(EXERCISE INPUT Opens)

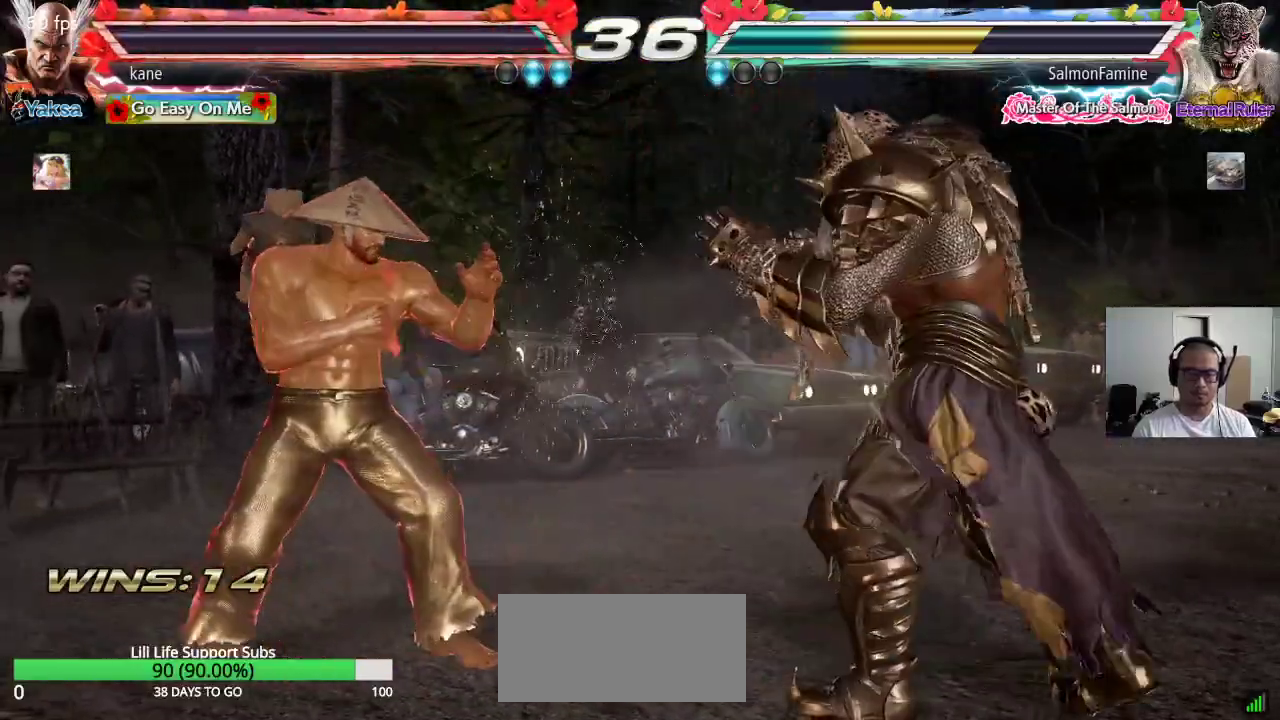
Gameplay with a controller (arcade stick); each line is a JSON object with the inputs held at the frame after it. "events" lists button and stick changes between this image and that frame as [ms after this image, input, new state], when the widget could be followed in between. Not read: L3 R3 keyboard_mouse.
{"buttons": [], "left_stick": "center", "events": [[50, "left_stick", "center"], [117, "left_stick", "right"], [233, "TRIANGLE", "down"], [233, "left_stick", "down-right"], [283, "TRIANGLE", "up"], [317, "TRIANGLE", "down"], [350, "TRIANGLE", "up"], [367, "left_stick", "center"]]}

(EXERCISE INPUT Closes)
(EXERCISE INPUT Opens)

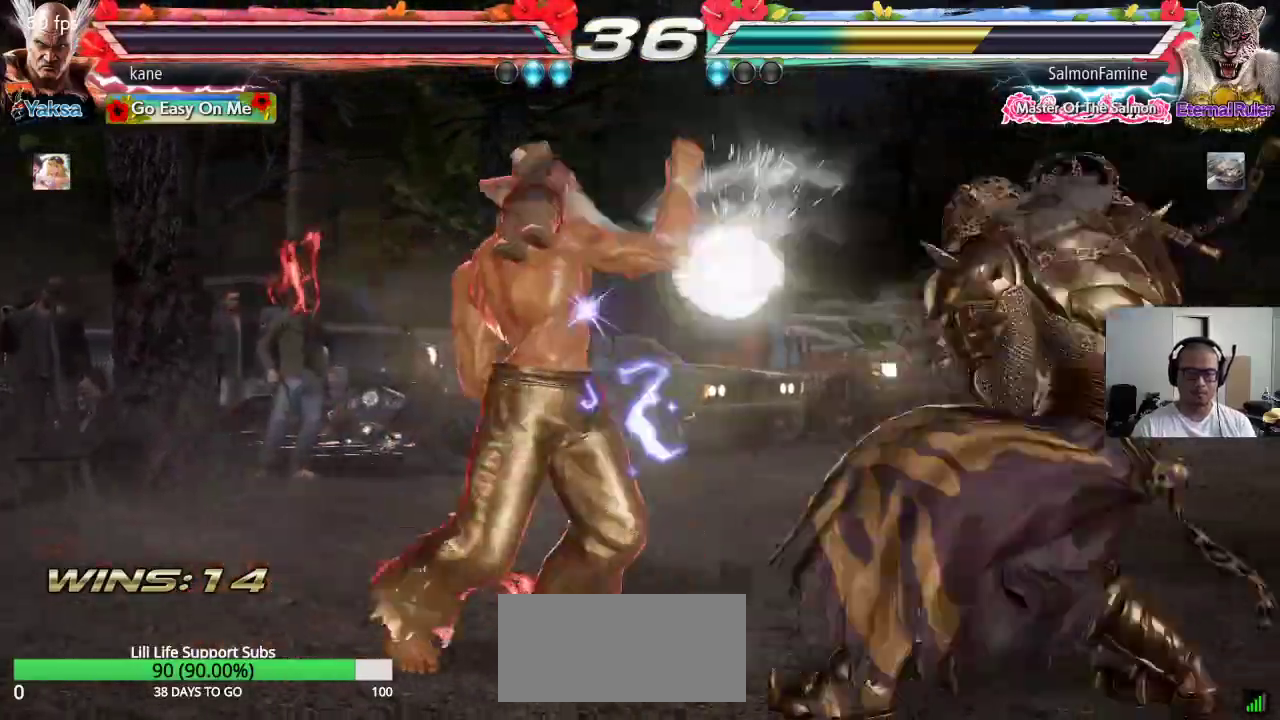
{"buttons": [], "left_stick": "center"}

(EXERCISE INPUT Closes)

WORK ITEM:
Show the lines above that include "center".

TASK OUTPUT:
{"buttons": [], "left_stick": "center", "events": [[50, "left_stick", "center"], [117, "left_stick", "right"], [233, "TRIANGLE", "down"], [233, "left_stick", "down-right"], [283, "TRIANGLE", "up"], [317, "TRIANGLE", "down"], [350, "TRIANGLE", "up"], [367, "left_stick", "center"]]}
{"buttons": [], "left_stick": "center"}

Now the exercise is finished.